James McWilliams

James McWilliams, photoProfessor of Practice
Office: TMH - 107

E-mail: jm71@txstate.edu
Phone: 512.245.3455

Curriculum Vitae

Comprehensive Bibliography

Courses Taught

HIST 1310 | America to 1877
This lecture-based course surveys the major themes and events in American history from the pre-Columbian era to Reconstruction. An overview of the overlapping political, cultural, social, and intellectual trends in American life encourages students to learn a critical approach to understanding change over time. Based in the premise that a diversity of voices has articulated the past, students will explore the broad contours of historical development through a wide range of perspectives.

HIST 1320 | America From 1877 to the Present
This lecture-based course surveys the major themes and events in American history from Reconstruction to the present.
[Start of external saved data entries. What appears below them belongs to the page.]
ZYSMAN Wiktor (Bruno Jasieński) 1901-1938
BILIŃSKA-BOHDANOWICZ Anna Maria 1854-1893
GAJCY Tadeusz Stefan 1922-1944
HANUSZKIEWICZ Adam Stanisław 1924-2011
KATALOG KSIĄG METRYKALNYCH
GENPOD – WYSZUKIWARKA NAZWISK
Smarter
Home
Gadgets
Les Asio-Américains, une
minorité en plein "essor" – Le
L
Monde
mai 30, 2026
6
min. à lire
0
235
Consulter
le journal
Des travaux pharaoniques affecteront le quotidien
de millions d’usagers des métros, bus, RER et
An overview of the overlapping political, cultural, social, and intellectual trends in American life encourages students to learn a critical approach to understanding change over time. Based in the premise that a diversity of voices has articulated the past, students will explore the broad contours of historical development through a wide range of perspectives.

HIST 3342 | Social and Intellectual History of the US
The course surveys the defining trends in American social, intellectual, and cultural life as America evolved from a settlement society into a powerful nation. Special attention is paid to the issue of how Americans envisioned themselves, their culture, and their leaders, and how they turned those visions into "usable myths" that are still with us today. There are no exams but students can expect several formal writing assignments. An emphasis on clear and concise historical writing will be especially enforced.
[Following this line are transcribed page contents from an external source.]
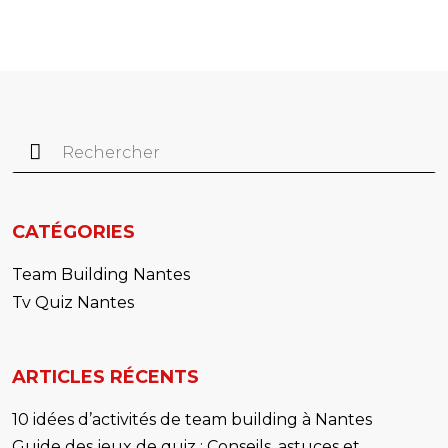
Rechercher :
CATÉGORIES
Team Building Nantes
Tv Quiz Nantes
ARTICLES RÉCENTS
10 idées d’activités de team building à Nantes
Guide des jeux de quiz : Conseils, astuces et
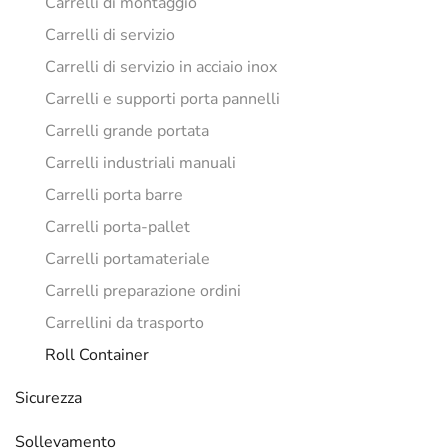
Carrelli di montaggio
Carrelli di servizio
Carrelli di servizio in acciaio inox
Carrelli e supporti porta pannelli
Carrelli grande portata
Carrelli industriali manuali
Carrelli porta barre
Carrelli porta-pallet
Carrelli portamateriale
Carrelli preparazione ordini
Carrellini da trasporto
Roll Container
Sicurezza
Sollevamento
The American Revolutionary Era
This course examines the American Revolutionary Era (1763-1789) through a scope wide enough to include the British colonial and early American periods. Weekly lectures, primary documents, and five secondary texts place the pivotal events of the Revolutionary generation into a larger context of historical change. Wednesdays will consist of lectures. Mondays will be dedicated to discussion of the assigned readings for that week.

HIST 5313 | Graduate Seminar in Early American History
This reading seminar introduces graduate students to a small sampling of the most influential and innovative scholarship done by historians of colonial British America over the past thirty years. Meetings will focus on a selection of defining historiographical questions, themes, and problems raised by a generation of American historians who have collectively reinvigorated the study of colonial America (after decades of neglect). While we will closely study the work of individual historians, I hope that we will also draw larger conclusions about the North American societies (society?) that comprised the first British Empire.

HON 1390 | The Evolution of American Culture (1587-1850)
This course, originally designed by Dr. Bill Liddle (professor emeritus), explores the pivotal changes and continuities in American culture from its British American inception to the eve of the Civil War. Through an interdisciplinary look at social structure, political theory and practice, religion, literature, and economic development, you will interpret and synthesize a very large amount of information. Generally speaking, our goals in this class are to become critical readers, analytic thinkers, and concise writers. The experience of meeting these expectations might very well be the most demanding academic challenge that you have yet encountered. In mastering them, however, you will equip yourself with the skills to make your tenure at this university, and in the Honors Program, an intellectually rewarding one.